La tesis está adecuadamente encarnada en emociones reconocibles que logran captar la atención eficazmente para que la película no se convierta en una pesadez ideológica, riesgo evitado por Guédiguian. Michel, un viejo sindicalista de la zona portuaria de Marsella, se queda en el paro en aplicación de un acuerdo de su sindicato  con la empresa para la que trabaja, a pesar de que podría haberse librado de esa situación como enlace sindical. A partir de ahí comienza una nueva etapa de su vida, próxima a la jubilación: feliz por lo que ha conseguido (una casa en propiedad, una familia estable, unos hijos y nietos que le quieren, una posición económica sin demasiados problemas a pesar de la nueva situación profesional) pero con una mirada al espejo ideológico que le remueve. Es consciente de que toda la lucha sindical en la que ha participado no sirve ante la nueva situación de crisis en la que la realidad es mucho más compleja: una economía globalizada, barrios de inmigrantes y personas desfavorecias, especialmente jóvenes, que no han alcanzado el bienestar que ellos tienen y que no comparten ya las viejas tesis del sindicalismo como forma de mejorar la condición de los proletarios. En el fondo, teme haberse convertido en aquello que criticaba treinta años antes, un pequeño burgués acomodado con cierta preocupación social pero sin capacidad ni ganas para cambiar la realidad. Este conflicto se agudiza ante las críticas que recibe tanto de sus hijos, criados en el estado de bienestar de los últimos años, como de los jóvenes de las zonas pobres de Marsella.
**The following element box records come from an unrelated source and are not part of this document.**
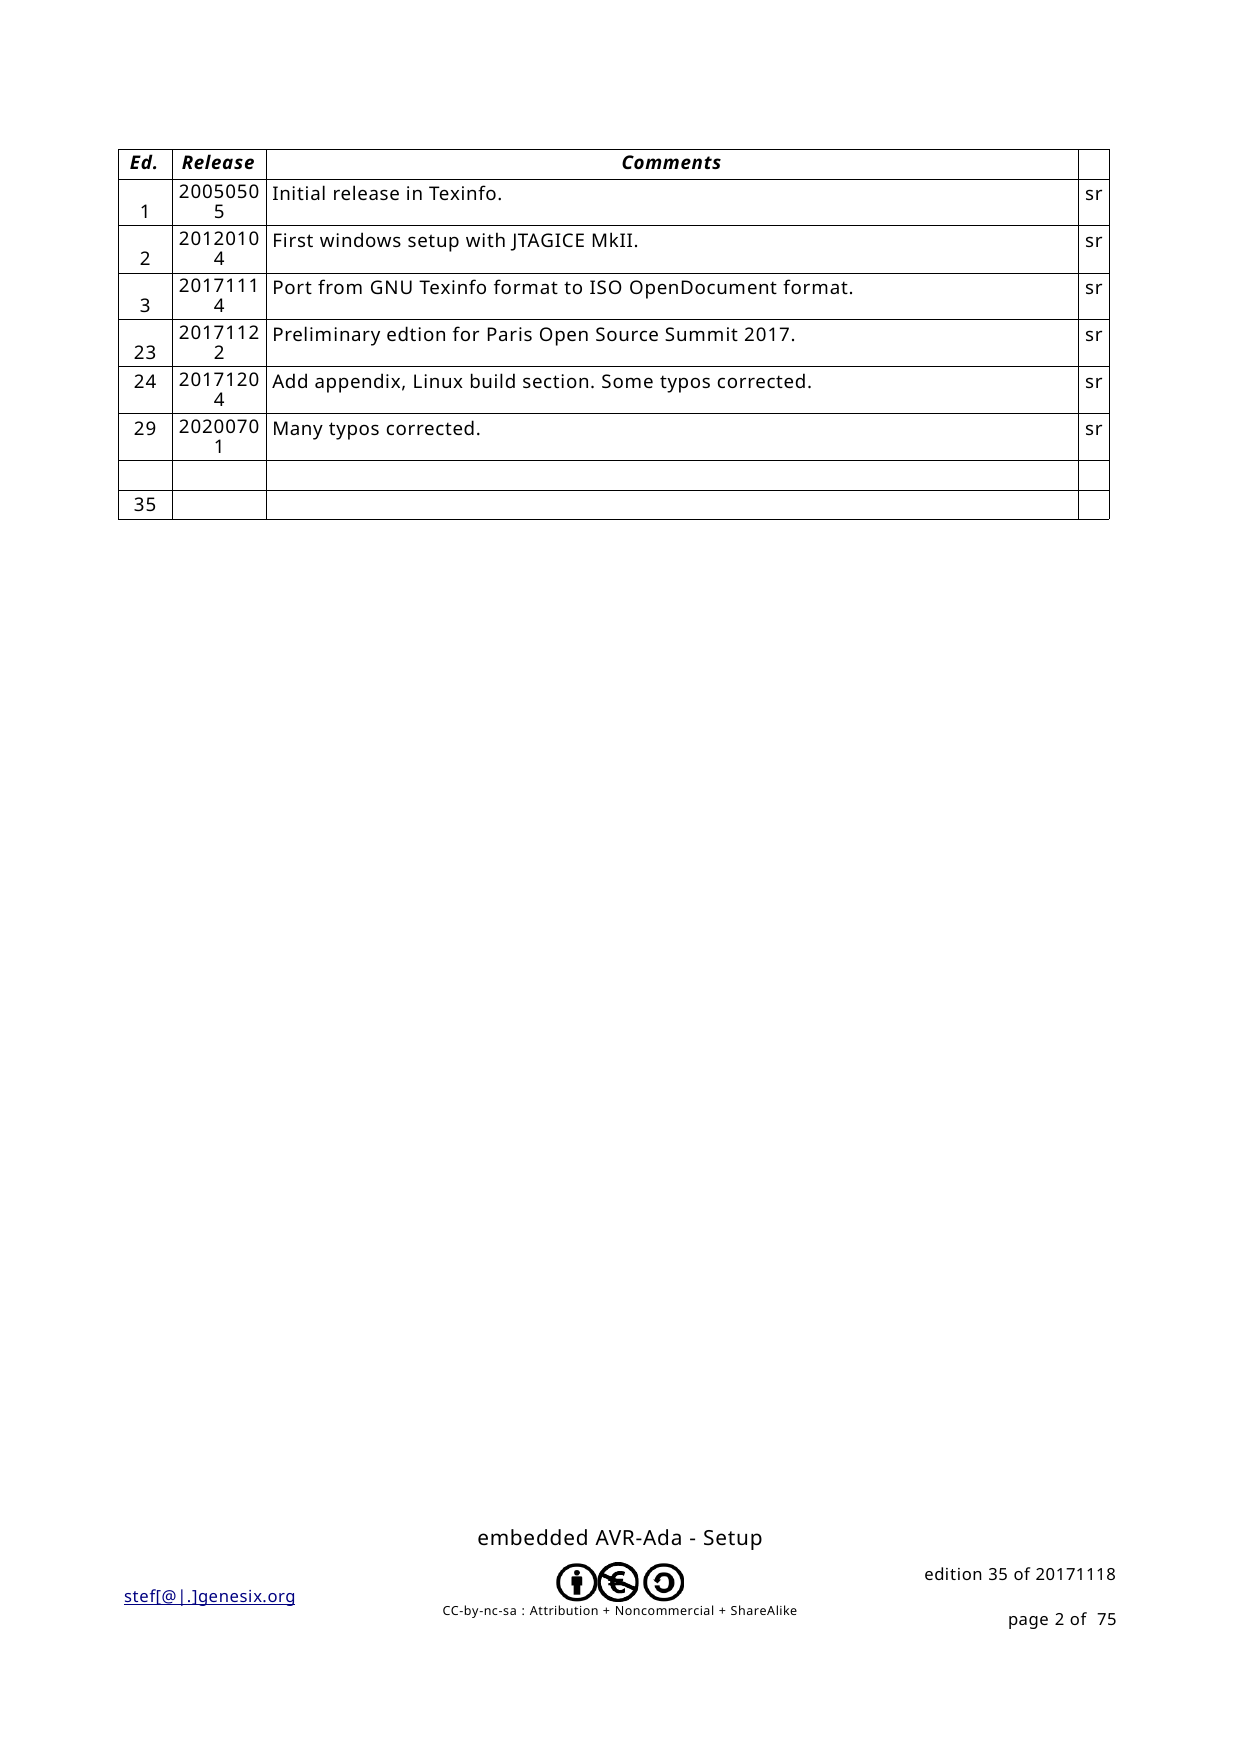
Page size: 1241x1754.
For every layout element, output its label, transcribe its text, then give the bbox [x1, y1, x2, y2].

table_cell 35 [119, 491, 172, 519]
table_cell sr [1079, 226, 1109, 272]
table_cell 2 [119, 226, 172, 272]
table_cell 20171114 [173, 274, 266, 319]
picture [642, 1562, 684, 1602]
table_cell sr [1079, 320, 1109, 366]
table_cell [267, 461, 1078, 489]
table_cell Preliminary edtion for Paris Open Source Summit 2017. [267, 320, 1078, 366]
table_cell 20171204 [173, 367, 266, 413]
table_cell 20120104 [173, 226, 266, 272]
table_header Release [173, 150, 266, 178]
table_cell 24 [119, 367, 172, 413]
table_cell [119, 461, 172, 489]
table_cell Initial release in Texinfo. [267, 180, 1078, 225]
table_cell 20200701 [173, 414, 266, 460]
table_cell [1079, 461, 1109, 489]
table_cell sr [1079, 180, 1109, 225]
table_cell 1 [119, 180, 172, 225]
table_cell Many typos corrected. [267, 414, 1078, 460]
table_cell First windows setup with JTAGICE MkII. [267, 226, 1078, 272]
table_header Comments [267, 150, 1078, 178]
table_cell sr [1079, 414, 1109, 460]
table_header [1079, 150, 1109, 178]
table_cell [1079, 491, 1109, 519]
table_cell sr [1079, 274, 1109, 319]
table_cell [173, 461, 266, 489]
table_cell 20050505 [173, 180, 266, 225]
table_cell Add appendix, Linux build section. Some typos corrected. [267, 367, 1078, 413]
table_cell 23 [119, 320, 172, 366]
table_cell 3 [119, 274, 172, 319]
table_cell [173, 491, 266, 519]
table_header Ed. [119, 150, 172, 178]
picture [555, 1562, 639, 1602]
table_cell sr [1079, 367, 1109, 413]
table_cell [267, 491, 1078, 519]
table_cell Port from GNU Texinfo format to ISO OpenDocument format. [267, 274, 1078, 319]
table_cell 29 [119, 414, 172, 460]
table_cell 20171122 [173, 320, 266, 366]
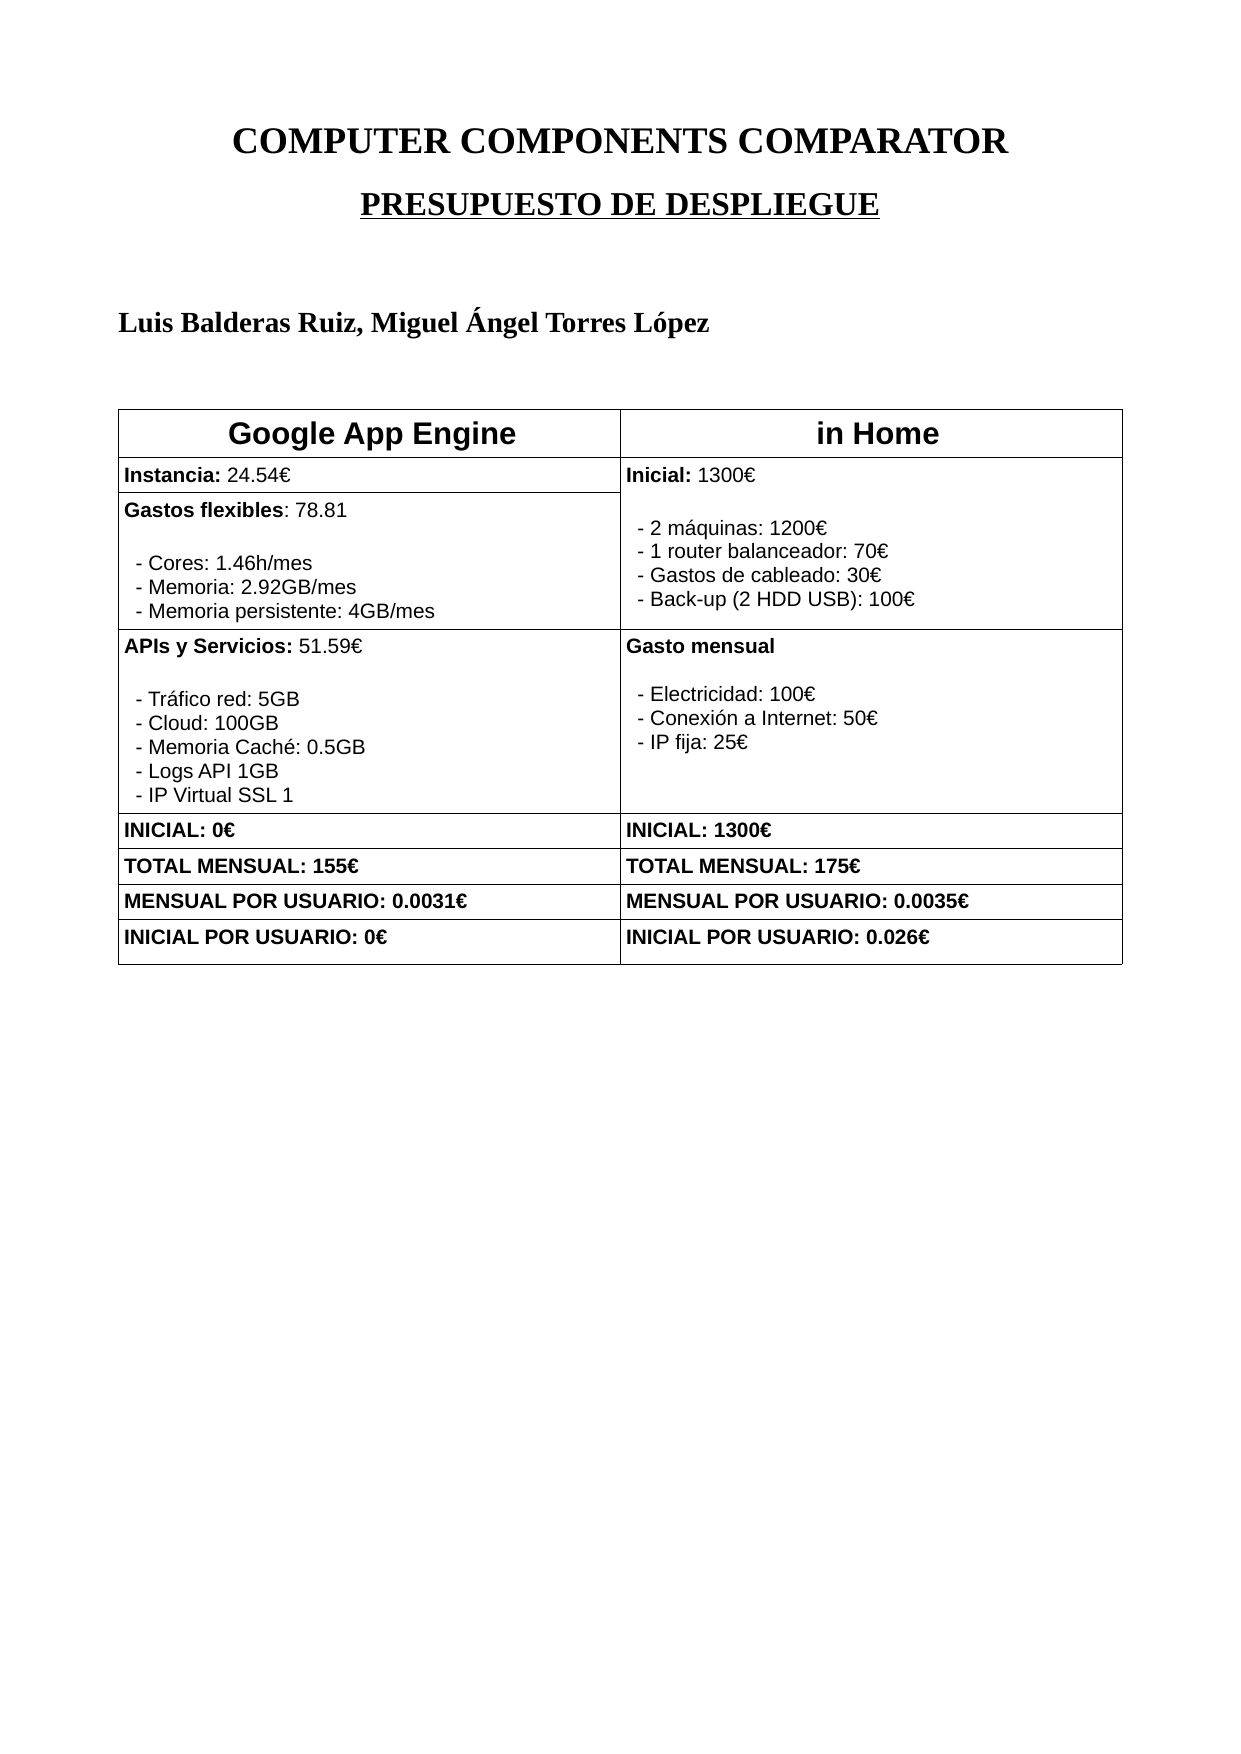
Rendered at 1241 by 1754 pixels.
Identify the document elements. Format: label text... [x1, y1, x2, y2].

text Luis Balderas Ruiz, Miguel Ángel Torres López [118, 305, 1122, 339]
table_cell Inicial: 1300€ - 2 máquinas: 1200€ - 1 router balanceador: 70€ - Gastos de cableado: 30€ - Back-up (2 HDD USB): 100€ [621, 458, 1122, 628]
table_header in Home [621, 410, 1122, 457]
table_cell TOTAL MENSUAL: 155€ [119, 849, 620, 883]
table_cell INICIAL: 1300€ [621, 814, 1122, 848]
table_cell APIs y Servicios: 51.59€ - Tráfico red: 5GB - Cloud: 100GB - Memoria Caché: 0.5GB - Logs API 1GB - IP Virtual SSL 1 [119, 630, 620, 812]
table_cell INICIAL POR USUARIO: 0.026€ [621, 920, 1122, 963]
table_cell Gastos flexibles: 78.81 - Cores: 1.46h/mes - Memoria: 2.92GB/mes - Memoria persistente: 4GB/mes [119, 493, 620, 628]
table_cell TOTAL MENSUAL: 175€ [621, 849, 1122, 883]
table_cell MENSUAL POR USUARIO: 0.0035€ [621, 885, 1122, 919]
text COMPUTER COMPONENTS COMPARATOR [118, 118, 1122, 161]
table_cell MENSUAL POR USUARIO: 0.0031€ [119, 885, 620, 919]
table_cell INICIAL: 0€ [119, 814, 620, 848]
table_cell Instancia: 24.54€ [119, 458, 620, 492]
table_header Google App Engine [119, 410, 620, 457]
text PRESUPUESTO DE DESPLIEGUE [118, 184, 1122, 223]
table_cell Gasto mensual - Electricidad: 100€ - Conexión a Internet: 50€ - IP fija: 25€ [621, 630, 1122, 812]
table_cell INICIAL POR USUARIO: 0€ [119, 920, 620, 963]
La idea de la película se le ocurrió a Guédiguian cuando citó un poema de Víctor Hugo, Les pauvres gens, al redactar en el año 2005 un texto en el que pedía el voto contra la Constitución europea. Al releer el poema, especialmente el final, vio en él el germen de la solidaridad necesaria entre los desfavorecidos ante los nuevos conflictos globales. Consigue así un rayo de esperanza en el final que salva de una situación en la que, a pesar de no ocurrir grandes tragedias históricas o colectivas, todo es angustioso. Las nieves del Kilimanjaro trascurre con cierta placidez hasta una escena en la que los protagonistas son víctimas de un atraco: a partir de ahí, sin necesidad de acelerar el ritmo de las imágenes, el espectador se desasosiega porque se enfrenta, de una forma en la que no puede escaparse, a la realidad actual y, en especial, a su propia conciencia. Y desde ese momento, o se aburre y abandona la sala o se pone a pensar. Guédiguian propone un final en el que, ante la dureza de la realidad actual en la Europa mediterránea y el fracaso de las formas tradicionales de lucha obrera por inadecuadas frente a un sistema globalizado en el que los dueños de las empresas ya no son visibles, solo queda la solidaridad individual entre los desfavorecidos. Me temo, sin embargo, que mi conclusión es muy diferente: esta opción solo amortigua el golpe. Necesaria en tiempos difíciles, solo es un primer refugio a la espera de nuevas formas de defensa colectiva.

Las nieves del Kilimanjaro es una película necesaria en los tiempos actuales. Un cine para debatir ideas que, sin renunciar a atraparnos por lo que cuenta, nos enfrenta con nuestra realidad social y no sirve solo para pasar un buen rato. Los que vayan a verla que no se llamen a engaño.